Erin Cory and Hugo Boothby: Picturing home. Sharing memories and building solidarities in Malmö

Welcome to a K3 seminar with Erin Cory, Senior Lecturer in Media and Communication Studies and Hugo Boothby, PhD candidate in Media and Communication Studies.

The title of the seminar is Picturing home: Sharing memories and building solidarities in Malmö

This will be an online seminar, carried out through Zoom, and it will take place on Wednesday, November 25 at 10.15-12.00. Please join here:

https://mau-se.zoom.us/j/61846446118?pwd=SDJqZnhJNFdPN3k4dWZRQUt5TGwzUT09

Abstract for the seminar:

This seminar presents a current overview of a three-year research project called ‘Performing Integration: Participatory Art and New Publics in Malmö.’ Funded by Riksbankens Jubileumsfond, the project set out to observe and theorise the role of community arts spaces in developing solidarities between new arrivals and autochthonous Swedes, and in challenging current discourses about what ‘integration’ means.

In this seminar, we present both the story of this ongoing project, as well as a publication under review. In collaboration with local organisation Konstkupan (Art Hive), Erin developed a series of arts workshops designed around ethnomimetic methods (O’Neill 2010), which were all set to go early in 2020, when the pandemic hit. To adapt to this new state of things, she took the workshops online. The transmedia storytelling (Jenkins 2007) that grew across multiple platforms illustrates both the unexpected convergences and persistent fault-lines of belonging in a ‘postmigration’ (Petersen & Schramm 2017) context.

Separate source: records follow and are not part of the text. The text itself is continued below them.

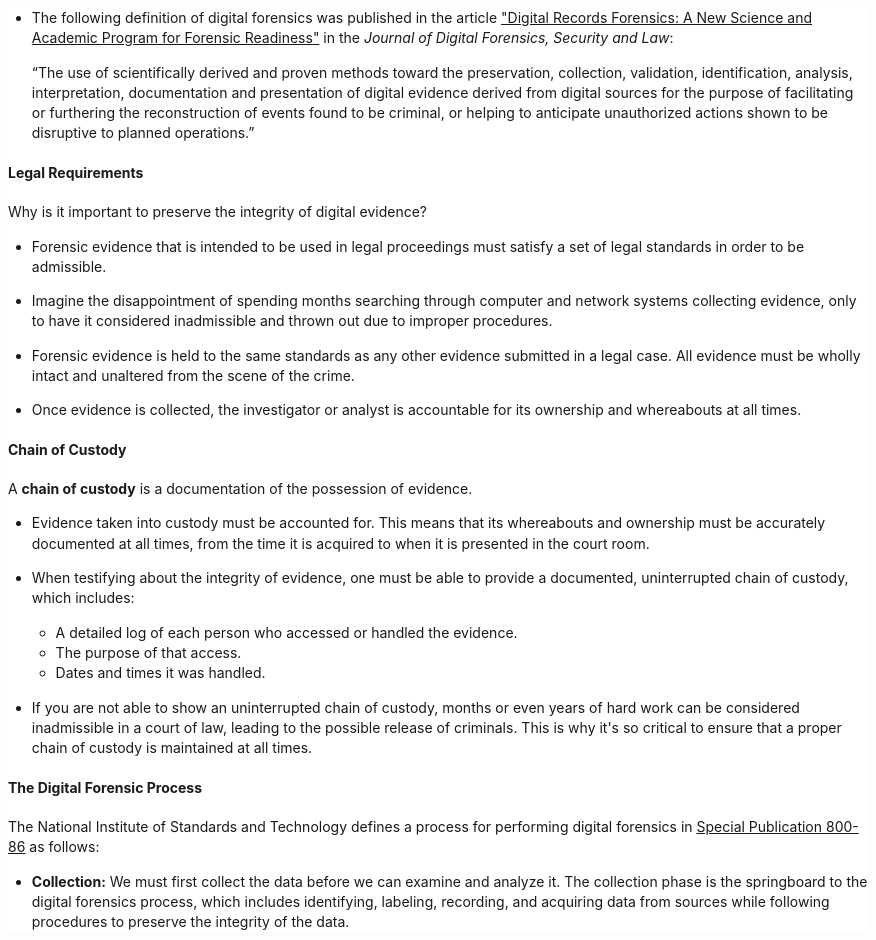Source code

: - The following definition of digital forensics was published in the article ["Digital Records Forensics: A New Science and Academic Program for Forensic Readiness"](https://pdfs.semanticscholar.org/9b0d/4752f2212a02541bf863a49bc2c2944e4ea2.pdf) in the *Journal of Digital Forensics, Security and Law*:
 
   “The use of scientifically derived and proven methods toward the preservation, collection, validation, identification, analysis, interpretation, documentation and presentation of digital evidence derived from digital sources for the purpose of facilitating or furthering the reconstruction of events found to be criminal, or helping to anticipate unauthorized actions shown to be disruptive to planned operations.” 
  
 
#### Legal Requirements
 
Why is it important to preserve the integrity of digital evidence?

- Forensic evidence that is intended to be used in legal proceedings must satisfy a set of legal standards in order to be admissible.
 
- Imagine the disappointment of spending months searching through computer and network systems collecting evidence, only to have it considered inadmissible and thrown out due to improper procedures.
 
- Forensic evidence is held to the same standards as any other evidence submitted in a legal case. All evidence must be wholly intact and unaltered from the scene of the crime.
 
- Once evidence is collected, the investigator or analyst is accountable for its ownership and whereabouts at all times.
 
#### Chain of Custody
 
A **chain of custody** is a documentation of the possession of evidence.
 
- Evidence taken into custody must be accounted for. This means that its whereabouts and ownership must be accurately documented at all times, from the time it is acquired to when it is presented in the court room.

- When testifying about the integrity of evidence, one must be able to provide a documented, uninterrupted chain of custody, which includes:

  - A detailed log of each person who accessed or handled the evidence.
  - The purpose of that access.
  - Dates and times it was handled.

- If you are not able to show an uninterrupted chain of custody, months or even years of hard work can be considered inadmissible in a court of law, leading to the possible release of criminals. This is why it's so critical to ensure that a proper chain of custody is maintained at all times. 
 
#### The Digital Forensic Process
 
The National Institute of Standards and Technology defines a process for performing digital forensics in [Special Publication 800-86](../1/Activities/03_Cloud_Forensics/Resources/Cloud_Forensics_Challenges.pdf) as follows:
 
- **Collection:** We must first collect the data before we can examine and analyze it. The collection phase is the springboard to the digital forensics process, which includes identifying, labeling, recording, and acquiring data from sources while following procedures to preserve the integrity of the data.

As part of this pivot to the digital, Hugo came onboard as an expert in radio broadcasting and, in this instance, podcasting. In the final part of the seminar, Hugo and Erin will present a co-authored piece that came out of the spring’s workshops. In this article, currently under review, we work at the intersection of migration studies and radio studies to examine podcasting’s potential as a practice-based research method. We do this primarily by theorising podcasts as ‘boundary objects’ (Star and Griesemer 1989, Star 2010), which do not demand consensus on the meanings they produce, and so afford space for both synchrony and dissonance in participants’ recorded narratives.